Even better is looking down – down from the garage roof, down from the fence, down from the cherry tree – even down from the top of the car if I have to.
One morning I tried for the highest point of my domain, the top of the house. It’s not curiosity I tell you. Human teenagers do it and no one asserted either that its curiosity or that it will kill them. OK it might kill them; I’ve heard them so you must have …..’bet you can’t ……’ put your own ending on there but make it something you think is really stupid and bound to hurt if it goes wrong. Cats and teenagers don’t understand that kind of stupid and both cats and teenagers believe they’ll land on their feet (only one of us is right though).
Insults shouted by squirrels from the apex of the roof have a way of sounding like ….’bet you can’t…’. Well I can. It’s quite a steep roof with a sharp fold along the middle. There’s a sharp point at the front and one at the back immediately over the door. While I was sitting right on that point, that apex, Mr B came out and announced breakfast. He knew I was up there, he must have. I knew I was up there, but he only looked in the garage, out on the drive and under the picnic table. Actually it was quite novel watching him scurrying about down there. He went for a shower. I could hear him in the upstairs bathroom. By this stage I started feeling a bit hungry so I started doing some shouting of my own. Mr B came out again. I watched him look around. He went in. I shouted. He came out and looked around, checked the neighbour’s trees and the front of the house and went back in again. What in heaven’s name is wrong with him? More shouting. More ineffective wandering around.
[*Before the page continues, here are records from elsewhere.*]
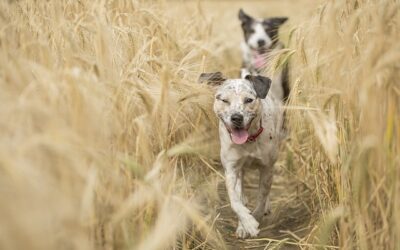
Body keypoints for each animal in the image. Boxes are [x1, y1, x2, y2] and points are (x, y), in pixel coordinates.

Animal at [198, 72, 282, 238]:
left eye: (249, 100)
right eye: (224, 100)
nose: (236, 117)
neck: (249, 141)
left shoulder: (267, 167)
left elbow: (262, 197)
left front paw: (254, 218)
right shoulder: (231, 169)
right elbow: (234, 200)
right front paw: (246, 224)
There’s clearly something wrong with human ears. Next thing I see him dragging a ladder round to the back of the garage – the garage for goodness sake. That’s only the foothills, a base camp. I’m on Everest. I’m not getting down from here until he’s seen me. “Look up you silly blighter, look up! What do you think I’ve been shouting at you for all this time?”
His head appears over the back of the garage and I’m tempted to wave. And finally he lifts his eyes. At last! Recognition!
He had to stand on the van and make a bridge across to the guttering with his arms before I deigned to descend. Maintain dignity at all times. I was not, NOT, stuck on the roof.